EXERCISE PROMPT — What is the number of lines in these entries that contain "type"? State it alone.

(Saved entries)
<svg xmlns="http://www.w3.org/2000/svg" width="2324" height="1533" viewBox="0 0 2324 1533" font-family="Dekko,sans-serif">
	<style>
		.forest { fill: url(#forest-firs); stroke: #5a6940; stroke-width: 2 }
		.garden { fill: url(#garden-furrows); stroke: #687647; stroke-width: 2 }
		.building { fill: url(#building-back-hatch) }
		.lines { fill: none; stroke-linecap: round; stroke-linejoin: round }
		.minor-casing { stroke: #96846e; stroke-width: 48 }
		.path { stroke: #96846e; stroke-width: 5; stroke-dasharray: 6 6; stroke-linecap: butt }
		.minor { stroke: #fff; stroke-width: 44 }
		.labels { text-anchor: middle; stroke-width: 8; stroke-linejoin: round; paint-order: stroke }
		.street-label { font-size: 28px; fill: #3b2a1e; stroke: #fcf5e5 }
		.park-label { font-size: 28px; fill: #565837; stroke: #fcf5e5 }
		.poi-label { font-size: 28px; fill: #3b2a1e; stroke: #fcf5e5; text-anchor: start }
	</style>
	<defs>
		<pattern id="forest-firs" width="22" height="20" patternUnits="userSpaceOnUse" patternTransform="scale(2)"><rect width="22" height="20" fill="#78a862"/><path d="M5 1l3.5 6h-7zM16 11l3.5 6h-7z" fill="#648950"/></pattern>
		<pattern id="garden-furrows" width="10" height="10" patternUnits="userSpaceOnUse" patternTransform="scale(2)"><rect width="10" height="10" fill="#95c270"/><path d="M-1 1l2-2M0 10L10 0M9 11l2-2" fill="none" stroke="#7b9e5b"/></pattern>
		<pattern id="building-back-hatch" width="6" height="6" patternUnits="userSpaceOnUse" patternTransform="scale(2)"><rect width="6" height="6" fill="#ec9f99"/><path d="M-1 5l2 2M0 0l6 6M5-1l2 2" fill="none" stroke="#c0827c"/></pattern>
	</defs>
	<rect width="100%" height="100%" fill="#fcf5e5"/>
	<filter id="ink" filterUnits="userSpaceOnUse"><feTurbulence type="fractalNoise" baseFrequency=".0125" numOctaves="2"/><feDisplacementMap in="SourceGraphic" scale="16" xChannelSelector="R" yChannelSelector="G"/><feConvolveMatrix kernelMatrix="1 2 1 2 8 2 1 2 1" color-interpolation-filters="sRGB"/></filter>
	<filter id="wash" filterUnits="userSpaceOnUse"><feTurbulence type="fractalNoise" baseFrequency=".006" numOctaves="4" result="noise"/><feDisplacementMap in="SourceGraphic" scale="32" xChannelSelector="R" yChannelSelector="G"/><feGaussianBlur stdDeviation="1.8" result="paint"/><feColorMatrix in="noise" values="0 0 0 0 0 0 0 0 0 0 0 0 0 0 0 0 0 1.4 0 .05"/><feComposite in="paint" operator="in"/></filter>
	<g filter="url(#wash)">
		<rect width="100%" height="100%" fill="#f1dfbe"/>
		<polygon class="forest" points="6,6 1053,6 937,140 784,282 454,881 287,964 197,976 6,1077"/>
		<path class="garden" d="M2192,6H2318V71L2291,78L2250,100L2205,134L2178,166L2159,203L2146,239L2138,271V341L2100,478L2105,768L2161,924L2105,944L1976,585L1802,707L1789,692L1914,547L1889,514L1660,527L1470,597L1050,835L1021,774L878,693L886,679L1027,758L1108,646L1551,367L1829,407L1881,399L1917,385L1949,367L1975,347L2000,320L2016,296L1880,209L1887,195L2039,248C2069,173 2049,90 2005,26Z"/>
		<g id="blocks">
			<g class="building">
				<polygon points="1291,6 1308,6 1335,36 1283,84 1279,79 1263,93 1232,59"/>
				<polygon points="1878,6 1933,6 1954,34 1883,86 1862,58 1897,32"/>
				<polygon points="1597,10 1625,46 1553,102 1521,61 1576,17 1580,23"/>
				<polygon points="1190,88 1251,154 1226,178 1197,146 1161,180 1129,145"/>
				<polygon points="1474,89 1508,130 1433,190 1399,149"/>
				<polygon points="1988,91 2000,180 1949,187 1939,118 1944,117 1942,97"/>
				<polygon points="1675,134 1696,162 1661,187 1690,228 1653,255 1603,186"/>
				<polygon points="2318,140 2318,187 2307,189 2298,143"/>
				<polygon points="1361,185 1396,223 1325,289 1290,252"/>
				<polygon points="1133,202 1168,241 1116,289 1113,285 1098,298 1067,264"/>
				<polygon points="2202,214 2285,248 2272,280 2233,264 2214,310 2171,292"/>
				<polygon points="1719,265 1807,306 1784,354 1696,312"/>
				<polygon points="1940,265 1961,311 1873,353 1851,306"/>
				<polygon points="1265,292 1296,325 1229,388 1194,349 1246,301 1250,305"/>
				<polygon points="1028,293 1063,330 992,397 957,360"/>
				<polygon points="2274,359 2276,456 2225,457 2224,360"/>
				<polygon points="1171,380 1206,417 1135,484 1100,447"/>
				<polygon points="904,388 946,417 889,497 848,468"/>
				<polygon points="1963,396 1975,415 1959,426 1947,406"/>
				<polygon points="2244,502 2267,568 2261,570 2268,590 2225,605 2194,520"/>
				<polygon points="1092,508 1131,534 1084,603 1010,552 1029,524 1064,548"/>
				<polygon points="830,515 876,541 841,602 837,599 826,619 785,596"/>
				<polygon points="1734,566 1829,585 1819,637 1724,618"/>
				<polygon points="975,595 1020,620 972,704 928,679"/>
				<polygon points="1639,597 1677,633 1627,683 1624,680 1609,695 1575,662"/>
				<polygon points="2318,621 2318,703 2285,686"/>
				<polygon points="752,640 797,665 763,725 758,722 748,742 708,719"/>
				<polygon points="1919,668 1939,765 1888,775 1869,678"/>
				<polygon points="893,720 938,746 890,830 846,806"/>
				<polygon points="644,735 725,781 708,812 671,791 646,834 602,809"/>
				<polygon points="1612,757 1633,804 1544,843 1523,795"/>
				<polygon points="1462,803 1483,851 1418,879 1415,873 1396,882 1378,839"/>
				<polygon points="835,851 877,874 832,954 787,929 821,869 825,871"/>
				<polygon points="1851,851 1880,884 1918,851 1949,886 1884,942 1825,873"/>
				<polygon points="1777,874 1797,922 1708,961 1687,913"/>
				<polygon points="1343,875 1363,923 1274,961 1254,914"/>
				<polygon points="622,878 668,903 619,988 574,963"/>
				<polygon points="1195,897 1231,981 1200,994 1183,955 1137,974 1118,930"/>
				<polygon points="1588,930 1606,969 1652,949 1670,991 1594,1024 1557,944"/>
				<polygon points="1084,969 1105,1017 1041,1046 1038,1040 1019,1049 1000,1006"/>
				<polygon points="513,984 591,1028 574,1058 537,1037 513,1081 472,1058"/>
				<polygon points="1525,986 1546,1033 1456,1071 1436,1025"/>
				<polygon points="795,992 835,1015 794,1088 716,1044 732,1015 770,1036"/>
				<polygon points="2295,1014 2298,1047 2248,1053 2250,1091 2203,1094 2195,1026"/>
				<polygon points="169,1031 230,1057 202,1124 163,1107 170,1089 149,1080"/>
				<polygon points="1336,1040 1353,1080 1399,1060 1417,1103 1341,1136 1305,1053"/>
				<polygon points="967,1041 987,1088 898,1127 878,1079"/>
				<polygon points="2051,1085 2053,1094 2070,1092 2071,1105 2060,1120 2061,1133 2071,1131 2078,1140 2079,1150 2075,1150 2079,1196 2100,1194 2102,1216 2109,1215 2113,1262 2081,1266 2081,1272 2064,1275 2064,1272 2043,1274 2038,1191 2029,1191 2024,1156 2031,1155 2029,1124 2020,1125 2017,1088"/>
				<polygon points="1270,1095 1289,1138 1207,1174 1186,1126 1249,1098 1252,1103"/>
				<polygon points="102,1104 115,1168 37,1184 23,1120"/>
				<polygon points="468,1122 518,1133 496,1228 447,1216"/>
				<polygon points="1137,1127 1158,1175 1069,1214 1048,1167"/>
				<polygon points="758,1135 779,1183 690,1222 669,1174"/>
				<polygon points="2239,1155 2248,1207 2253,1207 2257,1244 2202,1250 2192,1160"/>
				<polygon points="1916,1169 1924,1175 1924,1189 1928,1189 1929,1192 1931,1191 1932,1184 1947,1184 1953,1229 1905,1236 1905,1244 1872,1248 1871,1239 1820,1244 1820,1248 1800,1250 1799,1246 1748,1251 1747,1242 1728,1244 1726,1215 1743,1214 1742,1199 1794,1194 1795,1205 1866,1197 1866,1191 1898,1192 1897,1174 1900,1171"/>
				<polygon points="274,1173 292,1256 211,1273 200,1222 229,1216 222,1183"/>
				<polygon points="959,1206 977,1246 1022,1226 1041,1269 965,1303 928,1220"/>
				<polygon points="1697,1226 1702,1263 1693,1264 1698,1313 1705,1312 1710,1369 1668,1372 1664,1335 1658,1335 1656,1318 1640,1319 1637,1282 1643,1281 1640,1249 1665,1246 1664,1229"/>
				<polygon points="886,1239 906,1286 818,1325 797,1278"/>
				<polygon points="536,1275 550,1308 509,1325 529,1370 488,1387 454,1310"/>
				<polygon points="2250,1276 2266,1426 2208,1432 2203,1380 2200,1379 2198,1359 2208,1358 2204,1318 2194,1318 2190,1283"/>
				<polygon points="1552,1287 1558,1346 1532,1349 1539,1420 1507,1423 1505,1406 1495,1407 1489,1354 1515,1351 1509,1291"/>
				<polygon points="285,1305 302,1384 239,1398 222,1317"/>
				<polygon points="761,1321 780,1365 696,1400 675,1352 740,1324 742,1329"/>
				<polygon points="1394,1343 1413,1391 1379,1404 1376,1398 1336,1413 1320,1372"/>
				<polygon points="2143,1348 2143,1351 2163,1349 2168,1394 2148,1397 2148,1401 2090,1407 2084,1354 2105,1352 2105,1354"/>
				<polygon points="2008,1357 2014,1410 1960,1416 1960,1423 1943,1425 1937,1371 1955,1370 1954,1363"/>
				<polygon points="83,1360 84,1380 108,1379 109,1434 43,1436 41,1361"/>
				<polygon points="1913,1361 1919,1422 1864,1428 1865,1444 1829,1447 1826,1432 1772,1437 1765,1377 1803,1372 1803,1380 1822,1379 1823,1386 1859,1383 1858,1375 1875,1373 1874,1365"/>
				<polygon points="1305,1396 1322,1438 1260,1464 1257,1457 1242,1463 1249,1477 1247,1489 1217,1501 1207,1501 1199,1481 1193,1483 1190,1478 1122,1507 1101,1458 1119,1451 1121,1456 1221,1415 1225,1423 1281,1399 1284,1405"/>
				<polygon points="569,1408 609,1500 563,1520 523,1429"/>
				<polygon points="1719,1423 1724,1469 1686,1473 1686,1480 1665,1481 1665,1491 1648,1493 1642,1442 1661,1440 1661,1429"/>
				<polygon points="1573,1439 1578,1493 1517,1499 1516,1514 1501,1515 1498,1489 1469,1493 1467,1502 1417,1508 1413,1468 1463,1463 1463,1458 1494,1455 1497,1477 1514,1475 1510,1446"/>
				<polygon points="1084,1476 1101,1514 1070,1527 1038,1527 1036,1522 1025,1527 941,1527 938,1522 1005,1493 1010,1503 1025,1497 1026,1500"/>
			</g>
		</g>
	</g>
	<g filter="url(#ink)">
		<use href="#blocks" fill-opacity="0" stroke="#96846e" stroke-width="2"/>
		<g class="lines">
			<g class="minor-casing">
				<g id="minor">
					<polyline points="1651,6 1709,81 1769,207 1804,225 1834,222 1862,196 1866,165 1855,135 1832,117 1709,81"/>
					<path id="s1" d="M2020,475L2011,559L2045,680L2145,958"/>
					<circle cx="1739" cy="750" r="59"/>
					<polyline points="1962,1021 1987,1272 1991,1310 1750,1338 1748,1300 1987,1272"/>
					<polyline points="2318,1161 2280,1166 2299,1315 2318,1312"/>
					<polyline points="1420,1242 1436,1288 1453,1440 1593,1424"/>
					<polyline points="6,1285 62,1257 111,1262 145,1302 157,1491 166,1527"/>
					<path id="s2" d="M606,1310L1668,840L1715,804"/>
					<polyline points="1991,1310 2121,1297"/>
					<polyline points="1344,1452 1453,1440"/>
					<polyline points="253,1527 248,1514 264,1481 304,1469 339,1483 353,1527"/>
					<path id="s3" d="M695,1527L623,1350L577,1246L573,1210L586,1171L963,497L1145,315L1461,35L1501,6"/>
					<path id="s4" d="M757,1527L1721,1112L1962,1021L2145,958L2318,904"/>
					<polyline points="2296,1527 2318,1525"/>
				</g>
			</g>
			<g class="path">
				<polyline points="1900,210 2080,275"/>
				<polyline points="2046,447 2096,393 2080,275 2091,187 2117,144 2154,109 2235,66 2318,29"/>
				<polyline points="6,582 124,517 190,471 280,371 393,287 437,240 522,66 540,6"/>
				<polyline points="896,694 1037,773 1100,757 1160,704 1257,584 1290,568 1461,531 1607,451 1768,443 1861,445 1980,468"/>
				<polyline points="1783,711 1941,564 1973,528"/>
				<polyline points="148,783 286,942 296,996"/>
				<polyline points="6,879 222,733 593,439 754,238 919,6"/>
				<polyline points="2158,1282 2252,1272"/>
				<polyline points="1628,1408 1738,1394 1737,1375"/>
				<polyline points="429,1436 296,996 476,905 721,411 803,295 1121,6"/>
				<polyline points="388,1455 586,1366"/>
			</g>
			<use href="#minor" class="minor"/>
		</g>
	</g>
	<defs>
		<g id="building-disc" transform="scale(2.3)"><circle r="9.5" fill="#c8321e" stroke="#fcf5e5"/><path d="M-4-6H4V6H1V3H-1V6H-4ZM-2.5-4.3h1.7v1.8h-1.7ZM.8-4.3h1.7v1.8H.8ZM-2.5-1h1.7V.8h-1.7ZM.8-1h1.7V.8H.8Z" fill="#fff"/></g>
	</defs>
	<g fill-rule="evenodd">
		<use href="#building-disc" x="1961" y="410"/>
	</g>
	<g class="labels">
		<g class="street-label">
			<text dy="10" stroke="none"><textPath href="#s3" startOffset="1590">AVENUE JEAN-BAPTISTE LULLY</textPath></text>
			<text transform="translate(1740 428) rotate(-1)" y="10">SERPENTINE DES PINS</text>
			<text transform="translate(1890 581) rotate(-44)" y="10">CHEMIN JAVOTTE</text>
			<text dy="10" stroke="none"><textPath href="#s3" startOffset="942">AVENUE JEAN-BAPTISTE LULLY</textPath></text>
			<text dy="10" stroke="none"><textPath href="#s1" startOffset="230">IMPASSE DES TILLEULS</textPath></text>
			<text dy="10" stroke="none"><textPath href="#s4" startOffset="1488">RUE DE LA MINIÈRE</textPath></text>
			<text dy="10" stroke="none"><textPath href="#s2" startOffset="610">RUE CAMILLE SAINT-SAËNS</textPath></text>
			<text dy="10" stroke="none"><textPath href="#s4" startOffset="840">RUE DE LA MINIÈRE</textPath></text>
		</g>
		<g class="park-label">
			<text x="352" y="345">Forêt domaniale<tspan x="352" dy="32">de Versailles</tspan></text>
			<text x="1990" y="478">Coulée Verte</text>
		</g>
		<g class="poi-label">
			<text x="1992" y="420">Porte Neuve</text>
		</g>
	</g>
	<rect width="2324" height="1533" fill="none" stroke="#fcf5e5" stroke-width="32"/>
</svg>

ANSWER TO THE PROBLEM — 2